If we need the raw model parameters for some reason we can retrieve them like this. These plot the probability of each amino acid at each position so can sometimes be interesting to plot for diagnostic purposes or to better understand your data.

cluster_params, mix_weights = em_cat_mixture.get_model_parameters()

We can assign sequences to clusters and predict the log probability of a new sequence (we can even use this to build a simple classifier if we have sequences that belong to known classes). Let’s see how to do that:

sequence_prob = em_cat_mixture.score(msa)
cluster_assignments = em_cat_mixture.predict(msa)

Let’s see how well-correlated the clustering using linkage is with the categorical mixture. Keep in mind that each procedure will have used different cluster labels – what we mostly want to see here is whether two sequences that are assigned to the same cluster in procedure A are assigned to the same cluster in procedure B.

confmat = confusion_matrix(cluster_assignments, fmwk_hclust_labels).astype(np.float32)
confmat[confmat==0.]=np.nan
plt.imshow(confmat)
plt.colorbar()
plt.ylabel("Categorical mixture assignment")
plt.xlabel("Hierarchical clustering assignment")

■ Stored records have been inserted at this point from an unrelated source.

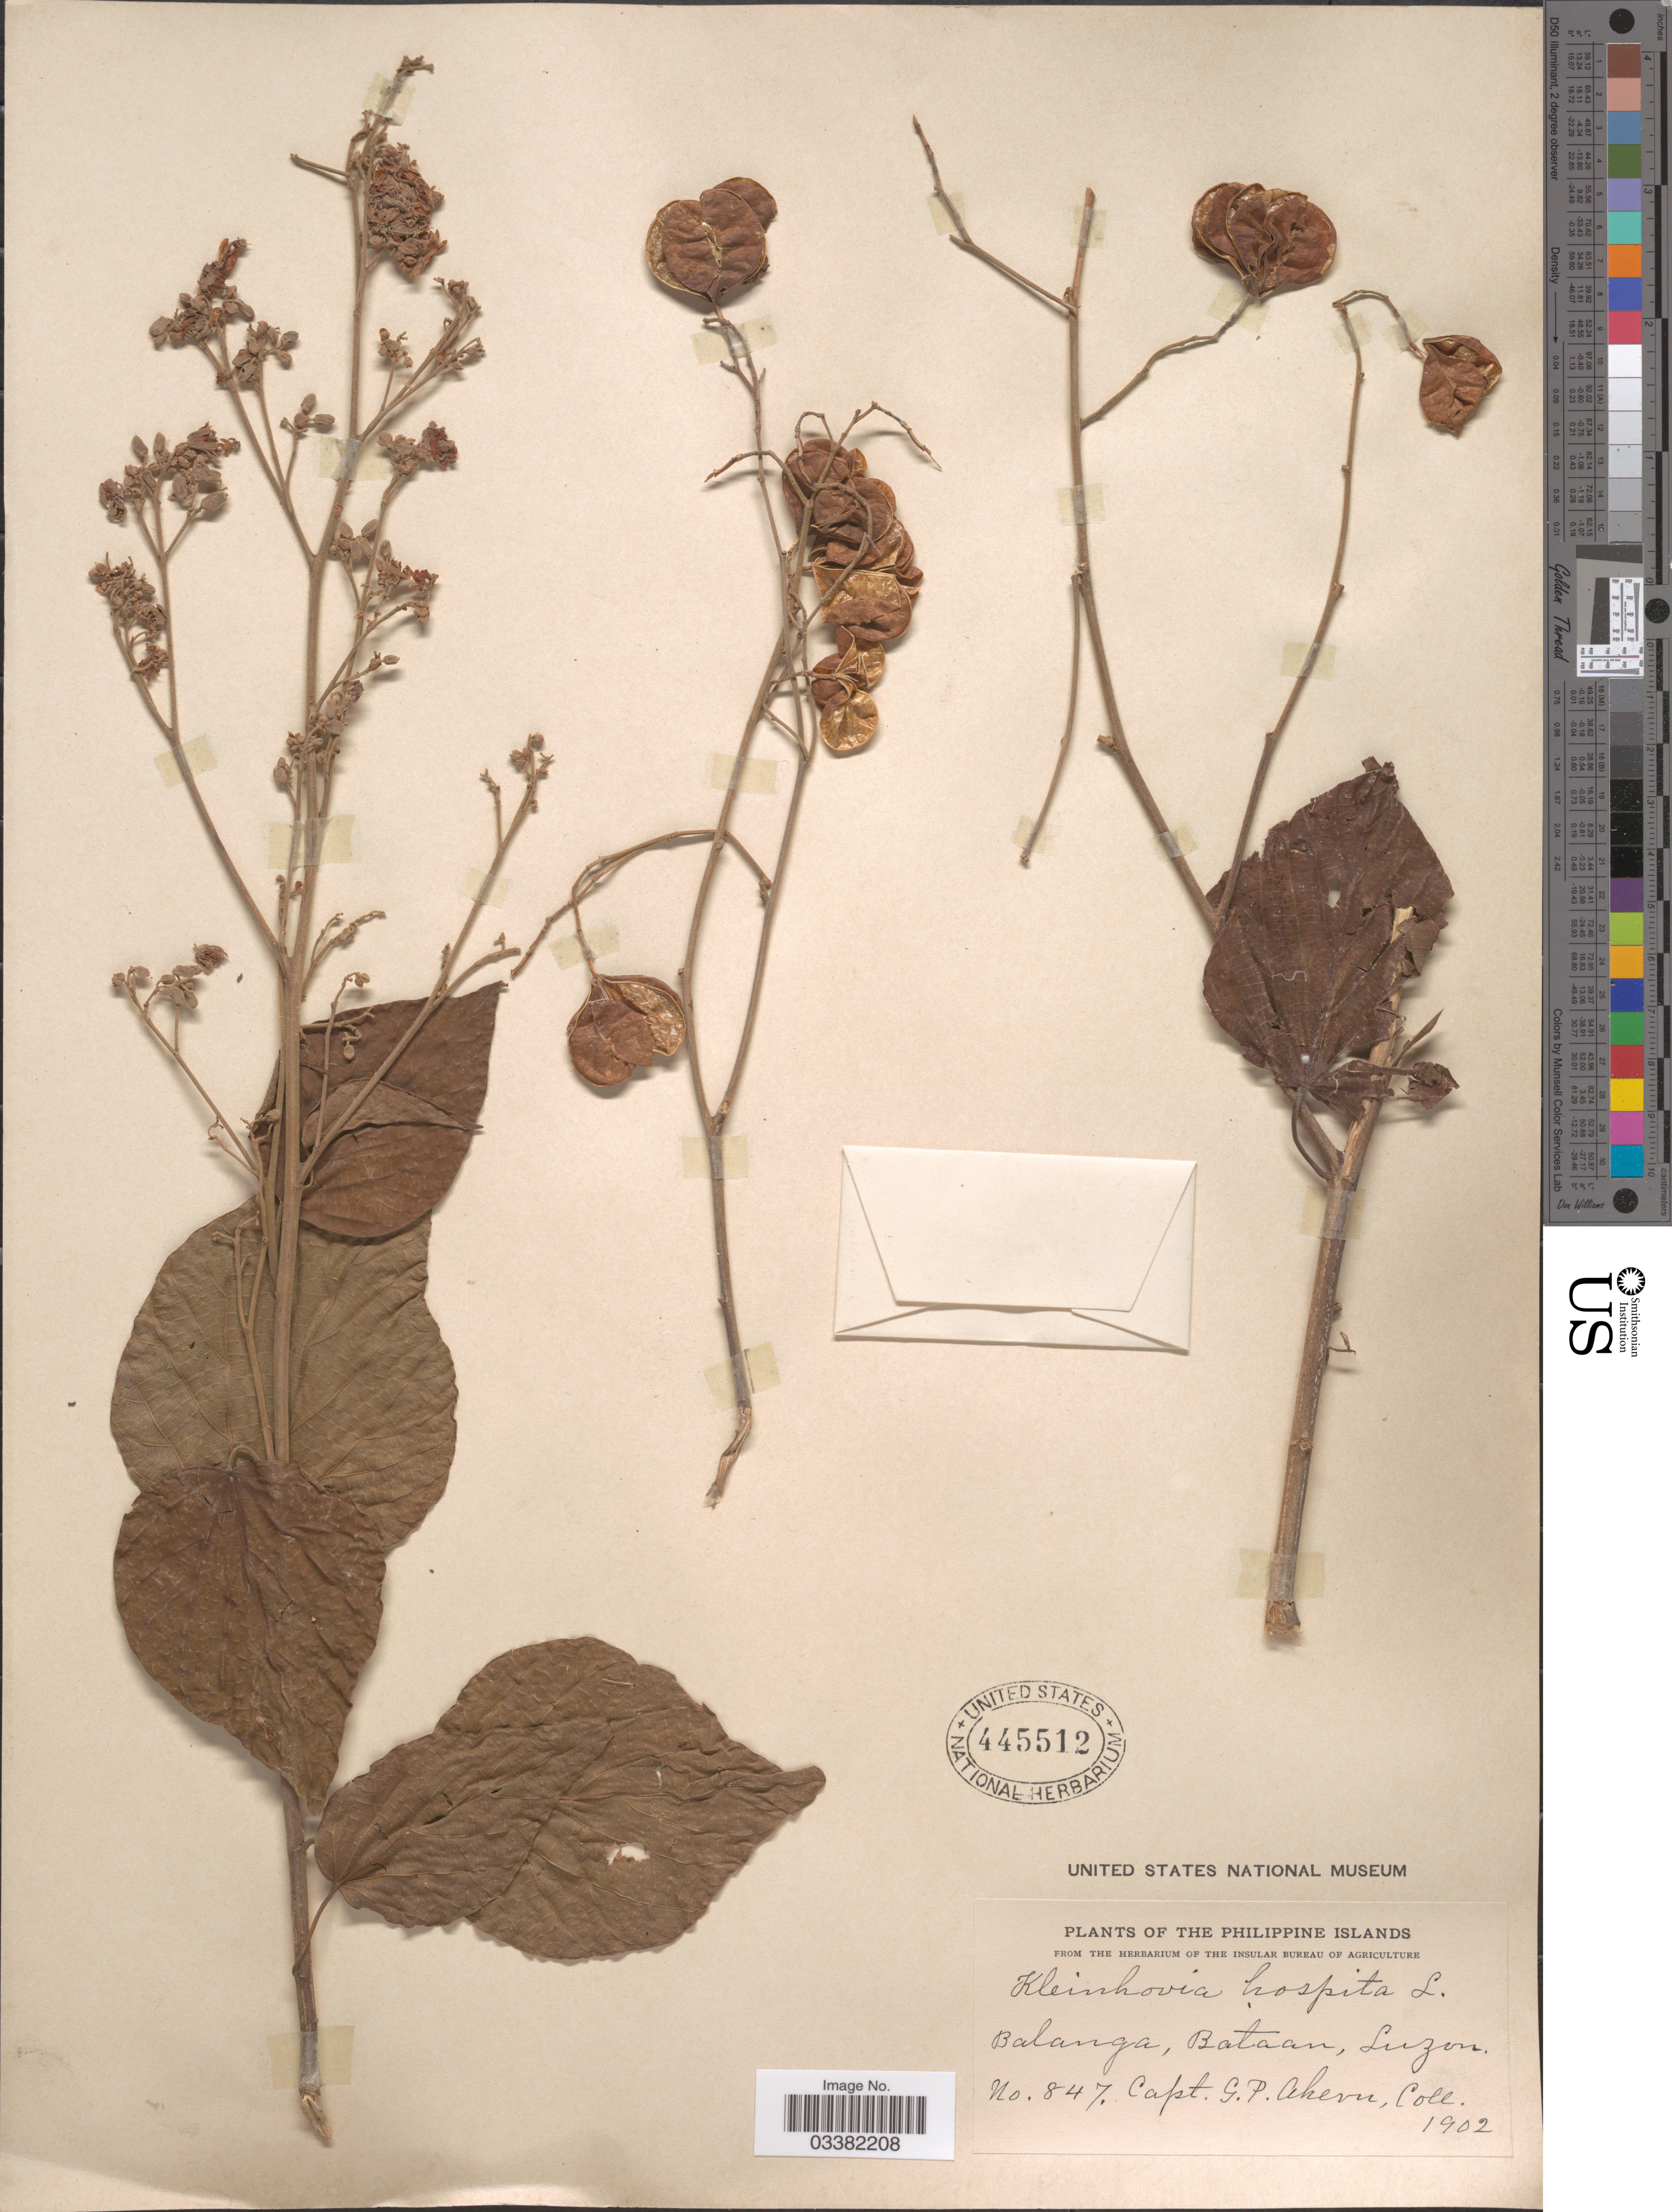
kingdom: Plantae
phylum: Tracheophyta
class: Magnoliopsida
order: Malvales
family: Malvaceae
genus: Kleinhovia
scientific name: Kleinhovia hospita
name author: L.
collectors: G. Ahern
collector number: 847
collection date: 1902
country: Philippines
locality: Balanga, Bataan, Luzon.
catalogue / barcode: US 445512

Text(0.5, 0, 'Hierarchical clustering assignment')

We can quantify the strength of this correlation in various ways, but for now notice that for some of the well-defined clusters (3 in the hierarchical mixture labeling vs 4 in the mixture or 2 in hierarchical vs 3 in mixture) there’s a fairly strong association – the same sequences were generally assigned to the same clusters. For smaller clusters which based on the distance matrix are much more “scattered” in both models the association is not quite as strong as we’d expect.